Nachruf für streitbare Frauenrechtlerin Ellen Templin

Am 20.12.2010 verstarb völlig unerwartet Ellen Templin. Wir sind sehr erschüttert. Aber es ist für uns ein Trost, dass eine würdige Beisetzung im "Garten der Frauen" auf dem Ohlsdorfer Friedhof in Hamburg geplant ist, am 25.02.2011 um 11 Uhr.

Ellen Templin
Ellen Templin im Gespräch.
© Foto: Hedwig von Knorre

Wir von TERRE DES FEMMES lernten Ellen Templin im Januar 2010 kennen. Bei einem Treffen der ehrenamtlichen Arbeitsgruppe "Frauenhandel und Migration" berichtet sie von ihrer Tätigkeit in ihrem Domina-Studio. Wie viele Prostituierte, so war auch Ellen als Kind schwer sexuell missbraucht worden; in ihrem Leben setzte sich dieses negative Lebensmuster in dem destruktiven Dasein einer Prostituierten fort. Stark und erfolgreich als Domina, blieb Ellen dennoch unglücklich. Das sei nichts Besonderes, sagte sie, im Gegenteil - doch ungewöhnlich war ihr Umgang damit: sie trank nicht, nahm keine Drogen und lebte bewusst so gesund als möglich. Sie machte Psychotherapien und bildete sich fort; Psychologie und Politik waren ihre Schwerpunktthemen. Von jeder Partei wusste sie in jedem Jahr jede Position zur Prostitution... mit wissenschaftlicher Gründlichkeit wies sie auf massive Verschlechterungen für Prostituierte hin und wurde scheinbar nie müde, nachdrücklich darauf hinzuweisen. Sie musste sich immer wieder aus resignativen Zuständen dazu aufraffen.

Ihre Motivation war, dass sie glasklar die psychischen und gesellschaftlichen Zusammenhänge bezüglich Prostitution durchschaute. Im Lauf der Zeit forderte sie alle Stellen auf, die irgendwie mit Prostitution zu tun haben, ihrer Verantwortung für Prostituierte gerecht zu werden. Meist stieß sie auf Ignoranz oder Ablehnung, auch Diskriminierung und plumpe Anmache waren an der Tagesordnung.

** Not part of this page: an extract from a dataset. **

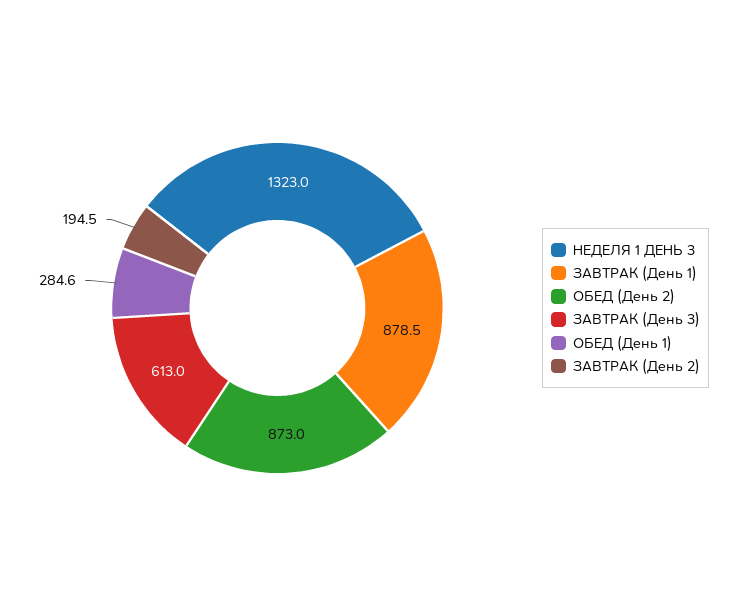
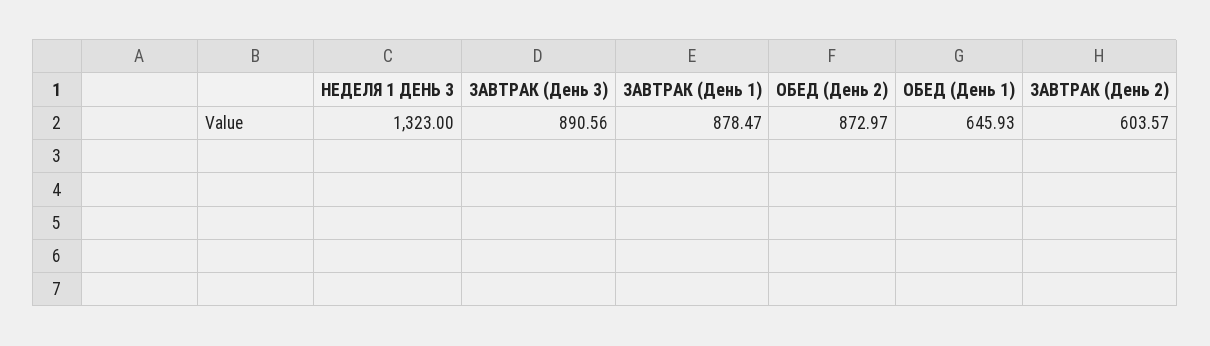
ЗАВТРАК (День 3): 613 -> 890.56
ОБЕД (День 1): 284.6 -> 645.93
ЗАВТРАК (День 2): 194.5 -> 603.57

Ihr großes Herz, ihre hohe Intelligenz und ein wachsendes Verantwortungsgefühl machten Ellen das Leben zunehmend schwerer: "Mein Lebensziel ist eigentlich, die Prostitution abzuschaffen", sagte sie, "aber das ist ein zu hohes Ziel: wenn ich wenigstens noch erlebe, dass die Kondompflicht eingeführt wird, zum Schutz der Frauen vor den schlimmen Krankheiten...".
Jahrelang hat Ellen Templin in die Rentenversicherung eingezahlt und lebte auf diese ruhige Zeit zu, von der sie noch über 3 Jahre entfernt war, als sie starb. Ellen Templins Todesursache waren Bluthochdruck und insulinpflichtige Diabetes als Folge von Traumatisierungen und Stress.

Wir von TERRE DES FEMMES sind froh, Ellen Templin noch persönlich kennen gelernt zu haben und werden ihr Anliegen weiter tragen: auf die frauenverachtenden Hintergründe der Prostitution hinzuweisen.